Task details ->
Scan the lines below; pull out those with "index".

(Human keypoint data)
....

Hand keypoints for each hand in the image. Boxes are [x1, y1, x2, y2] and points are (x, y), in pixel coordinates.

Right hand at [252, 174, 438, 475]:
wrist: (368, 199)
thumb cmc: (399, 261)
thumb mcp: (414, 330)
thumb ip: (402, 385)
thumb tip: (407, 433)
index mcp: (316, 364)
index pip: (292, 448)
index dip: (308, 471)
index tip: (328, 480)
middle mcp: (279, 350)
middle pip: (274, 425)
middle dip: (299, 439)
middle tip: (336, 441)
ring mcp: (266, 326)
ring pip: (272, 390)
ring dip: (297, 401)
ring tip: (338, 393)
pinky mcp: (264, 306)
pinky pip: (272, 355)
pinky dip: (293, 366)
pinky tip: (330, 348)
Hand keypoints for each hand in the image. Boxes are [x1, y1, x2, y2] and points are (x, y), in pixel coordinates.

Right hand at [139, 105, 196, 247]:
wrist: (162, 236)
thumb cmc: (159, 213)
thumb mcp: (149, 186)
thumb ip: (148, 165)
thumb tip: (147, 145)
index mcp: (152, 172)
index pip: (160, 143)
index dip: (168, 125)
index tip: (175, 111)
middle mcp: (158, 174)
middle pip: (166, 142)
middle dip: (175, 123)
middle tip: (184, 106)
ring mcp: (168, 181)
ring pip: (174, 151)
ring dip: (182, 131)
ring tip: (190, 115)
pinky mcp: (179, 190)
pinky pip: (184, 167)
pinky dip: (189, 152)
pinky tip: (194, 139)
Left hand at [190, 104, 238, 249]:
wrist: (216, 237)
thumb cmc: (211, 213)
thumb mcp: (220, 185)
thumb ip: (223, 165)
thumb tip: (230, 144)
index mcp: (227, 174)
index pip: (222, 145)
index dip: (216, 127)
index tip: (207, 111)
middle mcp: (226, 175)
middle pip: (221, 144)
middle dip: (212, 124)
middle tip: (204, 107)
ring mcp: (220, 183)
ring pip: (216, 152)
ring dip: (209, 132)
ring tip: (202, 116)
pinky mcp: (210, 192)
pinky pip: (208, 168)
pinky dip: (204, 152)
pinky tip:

....

Solution for this task ->
index mcp: (316, 364)
index pip: (292, 448)
index dip: (308, 471)
index tip: (328, 480)
index mcp: (152, 172)
index pip: (160, 143)
index dip: (168, 125)
index tip: (175, 111)
index mcp: (227, 174)
index pip: (222, 145)
index dip: (216, 127)
index tip: (207, 111)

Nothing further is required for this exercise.